### FRAGMENTO DE LECTURA
Alicante

Bajo la premisa de que las familias habitualmente tienen un dinero fijo previsto para sus vacaciones, el comercio y la hostelería de Alicante ya cifran entre 1,3 y 5,4 millones de euros el dinero que perderán de aprobarse definitivamente la tasa turística que impulsa Compromís y para la que el PSPV-PSOE se ha puesto de perfil.

El cálculo que hacen es que si la tasa variará en entre 0,5 y 2 euros por persona y día, y las pernoctaciones en el último año prepandemia (2019) fueron un total de 2.713.475 en la ciudad, el resultado es esa millonaria pérdida de dinero.

La cifra es matizable ya que tiene un tope de 7 días, pero supondrá un importante golpe para los sectores económicos de la ciudad que vienen sobreviviendo como pueden durante estos dos últimos años con las restricciones sanitarias más severas de España.

A esto se le une la crisis inflacionaria que ya se está dejando notar en los negocios. Cada vez les cuesta más abrir sus locales por los pagos extra, fundamentalmente la electricidad, pero a la que se une una subida generalizada de precios de las materias primas con las que trabajan. 

Este mismo cálculo ya lo están haciendo otras ciudades turísticas como Benidorm. De ahí el tuit que lanzó el pasado 10 de abril el presidente de la Diputación que además es diputado de Turismo en la institución provincial, Carlos Mazón, respecto a Benidorm.

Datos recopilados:
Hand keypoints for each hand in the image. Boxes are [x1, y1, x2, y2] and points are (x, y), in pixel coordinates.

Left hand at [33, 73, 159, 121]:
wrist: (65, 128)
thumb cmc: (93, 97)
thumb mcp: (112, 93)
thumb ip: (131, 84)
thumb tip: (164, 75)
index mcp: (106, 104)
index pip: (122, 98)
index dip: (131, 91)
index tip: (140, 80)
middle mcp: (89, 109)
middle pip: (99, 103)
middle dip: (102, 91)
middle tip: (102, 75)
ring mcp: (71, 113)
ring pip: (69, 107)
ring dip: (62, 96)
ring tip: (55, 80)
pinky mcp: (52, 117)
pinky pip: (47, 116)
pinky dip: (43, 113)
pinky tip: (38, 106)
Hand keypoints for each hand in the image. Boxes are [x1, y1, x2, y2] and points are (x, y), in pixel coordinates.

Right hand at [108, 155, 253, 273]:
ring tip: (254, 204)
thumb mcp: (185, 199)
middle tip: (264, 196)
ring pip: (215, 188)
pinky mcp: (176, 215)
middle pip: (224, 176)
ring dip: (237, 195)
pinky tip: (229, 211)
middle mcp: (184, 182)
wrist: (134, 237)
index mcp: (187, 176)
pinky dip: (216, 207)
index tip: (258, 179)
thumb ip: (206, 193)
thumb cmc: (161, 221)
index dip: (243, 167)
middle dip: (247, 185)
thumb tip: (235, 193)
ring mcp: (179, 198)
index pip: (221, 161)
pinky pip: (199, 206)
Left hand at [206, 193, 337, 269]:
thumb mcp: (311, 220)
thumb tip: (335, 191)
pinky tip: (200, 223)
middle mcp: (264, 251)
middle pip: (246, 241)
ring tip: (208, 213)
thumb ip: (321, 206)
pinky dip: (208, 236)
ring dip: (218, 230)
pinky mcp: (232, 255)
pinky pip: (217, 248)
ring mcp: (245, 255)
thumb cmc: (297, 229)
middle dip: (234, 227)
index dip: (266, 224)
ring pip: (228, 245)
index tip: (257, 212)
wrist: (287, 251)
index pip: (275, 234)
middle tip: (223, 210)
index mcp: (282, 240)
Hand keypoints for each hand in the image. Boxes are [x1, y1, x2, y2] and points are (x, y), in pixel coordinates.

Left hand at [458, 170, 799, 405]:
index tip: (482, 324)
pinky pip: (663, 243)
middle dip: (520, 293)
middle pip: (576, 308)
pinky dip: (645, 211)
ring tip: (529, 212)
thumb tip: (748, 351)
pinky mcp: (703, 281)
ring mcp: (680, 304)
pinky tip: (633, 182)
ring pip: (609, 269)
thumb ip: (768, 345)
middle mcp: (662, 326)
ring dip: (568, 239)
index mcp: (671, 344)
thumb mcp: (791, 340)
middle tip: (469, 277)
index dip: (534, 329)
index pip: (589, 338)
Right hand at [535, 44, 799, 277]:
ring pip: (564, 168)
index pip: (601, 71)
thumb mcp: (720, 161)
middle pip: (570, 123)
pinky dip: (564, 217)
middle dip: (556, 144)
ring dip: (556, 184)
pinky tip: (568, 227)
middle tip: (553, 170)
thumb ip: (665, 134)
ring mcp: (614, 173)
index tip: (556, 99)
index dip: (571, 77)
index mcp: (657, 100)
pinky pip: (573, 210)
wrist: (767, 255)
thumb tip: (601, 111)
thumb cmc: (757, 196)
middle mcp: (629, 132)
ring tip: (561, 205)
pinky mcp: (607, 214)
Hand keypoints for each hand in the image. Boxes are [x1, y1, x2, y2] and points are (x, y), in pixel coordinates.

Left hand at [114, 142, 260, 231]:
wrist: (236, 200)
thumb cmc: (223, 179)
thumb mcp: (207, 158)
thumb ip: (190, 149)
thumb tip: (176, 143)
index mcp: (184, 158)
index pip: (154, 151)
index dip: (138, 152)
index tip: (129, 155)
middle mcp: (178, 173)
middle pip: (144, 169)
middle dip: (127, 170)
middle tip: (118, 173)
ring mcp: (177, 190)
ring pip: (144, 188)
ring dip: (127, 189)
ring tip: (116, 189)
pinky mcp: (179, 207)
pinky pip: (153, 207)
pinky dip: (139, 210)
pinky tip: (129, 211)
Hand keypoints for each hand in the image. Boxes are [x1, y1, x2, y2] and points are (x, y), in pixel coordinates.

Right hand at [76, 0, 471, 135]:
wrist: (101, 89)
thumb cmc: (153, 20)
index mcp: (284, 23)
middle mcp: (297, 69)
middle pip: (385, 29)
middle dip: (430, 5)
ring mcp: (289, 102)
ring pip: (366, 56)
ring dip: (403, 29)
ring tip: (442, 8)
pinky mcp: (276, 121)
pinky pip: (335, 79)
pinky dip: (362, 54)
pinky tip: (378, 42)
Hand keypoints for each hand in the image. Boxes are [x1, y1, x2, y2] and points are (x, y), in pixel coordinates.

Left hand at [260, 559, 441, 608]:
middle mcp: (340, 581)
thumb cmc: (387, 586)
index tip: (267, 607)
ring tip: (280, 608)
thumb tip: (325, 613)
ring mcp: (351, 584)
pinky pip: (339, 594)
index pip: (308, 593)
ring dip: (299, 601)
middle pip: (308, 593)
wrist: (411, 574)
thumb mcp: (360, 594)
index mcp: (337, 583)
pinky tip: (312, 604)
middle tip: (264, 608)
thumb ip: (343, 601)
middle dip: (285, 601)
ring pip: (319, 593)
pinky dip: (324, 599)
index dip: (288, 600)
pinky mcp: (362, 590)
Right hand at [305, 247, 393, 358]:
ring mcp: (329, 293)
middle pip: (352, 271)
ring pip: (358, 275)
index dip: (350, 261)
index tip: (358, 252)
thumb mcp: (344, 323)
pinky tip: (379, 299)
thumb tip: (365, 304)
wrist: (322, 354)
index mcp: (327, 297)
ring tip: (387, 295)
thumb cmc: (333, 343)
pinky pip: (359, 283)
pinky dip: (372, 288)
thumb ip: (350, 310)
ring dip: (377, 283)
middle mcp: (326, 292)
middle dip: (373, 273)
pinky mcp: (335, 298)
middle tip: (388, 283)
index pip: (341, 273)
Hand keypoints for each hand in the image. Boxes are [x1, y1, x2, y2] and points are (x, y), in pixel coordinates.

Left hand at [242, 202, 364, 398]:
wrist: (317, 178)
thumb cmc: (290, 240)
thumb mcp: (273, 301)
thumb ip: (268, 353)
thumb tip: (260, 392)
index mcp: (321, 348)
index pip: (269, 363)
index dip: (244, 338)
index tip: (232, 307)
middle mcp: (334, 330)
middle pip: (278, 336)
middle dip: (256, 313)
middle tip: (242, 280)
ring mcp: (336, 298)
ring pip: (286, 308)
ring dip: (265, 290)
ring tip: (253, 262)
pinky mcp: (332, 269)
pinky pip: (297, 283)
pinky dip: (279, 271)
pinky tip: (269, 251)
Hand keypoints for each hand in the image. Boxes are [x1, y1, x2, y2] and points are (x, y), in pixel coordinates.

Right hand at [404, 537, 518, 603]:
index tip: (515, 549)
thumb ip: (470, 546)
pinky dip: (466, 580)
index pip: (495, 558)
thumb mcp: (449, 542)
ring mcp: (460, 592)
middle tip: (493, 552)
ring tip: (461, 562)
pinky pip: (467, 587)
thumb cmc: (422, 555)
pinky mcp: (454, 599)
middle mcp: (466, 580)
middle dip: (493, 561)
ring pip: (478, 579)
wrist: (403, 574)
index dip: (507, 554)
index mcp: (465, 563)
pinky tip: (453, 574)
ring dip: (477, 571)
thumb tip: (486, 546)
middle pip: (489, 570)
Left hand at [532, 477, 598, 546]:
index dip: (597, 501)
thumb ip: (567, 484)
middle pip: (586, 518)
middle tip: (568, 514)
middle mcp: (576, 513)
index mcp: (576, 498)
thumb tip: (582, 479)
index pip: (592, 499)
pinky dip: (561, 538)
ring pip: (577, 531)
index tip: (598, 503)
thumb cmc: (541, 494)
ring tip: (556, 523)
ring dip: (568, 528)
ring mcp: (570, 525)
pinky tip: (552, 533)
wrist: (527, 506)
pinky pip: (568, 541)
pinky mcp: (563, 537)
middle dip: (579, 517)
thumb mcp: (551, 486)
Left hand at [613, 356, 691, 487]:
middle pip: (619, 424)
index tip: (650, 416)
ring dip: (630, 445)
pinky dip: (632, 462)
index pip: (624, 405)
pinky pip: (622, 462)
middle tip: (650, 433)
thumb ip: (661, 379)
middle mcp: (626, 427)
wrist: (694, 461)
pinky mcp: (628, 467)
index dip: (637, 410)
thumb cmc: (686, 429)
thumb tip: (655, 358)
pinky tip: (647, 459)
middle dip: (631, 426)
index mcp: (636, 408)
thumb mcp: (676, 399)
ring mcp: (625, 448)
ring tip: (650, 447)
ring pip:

### TAREA
Escribe la continuación de la noticia sobre la tasa turística en Alicante a partir de su última oración.

### TU RESPUESTA
Como ha venido informando este diario, no todas las visiones desde el PSPV-PSOE son tan complacientes como la que mantiene, por ejemplo, el portavoz en la Cortes Manuel Mata con la líder nacionalista valenciana, Mónica Oltra.

El secretario autonómico de Turismo, el socialista Francesc Colomer, mantiene su rechazo. Afirmó que alberga "la esperanza de que en algún momento se rebobine esta historia y el desenlace no se produzca".

También la patronal turística más importante de la Comunidad, Hosbec, ha señalado que es "una burla" en "en el peor momento económico que está atravesando la economía valenciana, española y mundial en décadas".

"No se puede explicar esta actitud de continuar con la tramitación de una tasa turística que nadie quiere y que nadie va a implantar si no es desde el punto de vista de una élite acomodada que vive en un mundo irreal exento de dificultades", añadieron.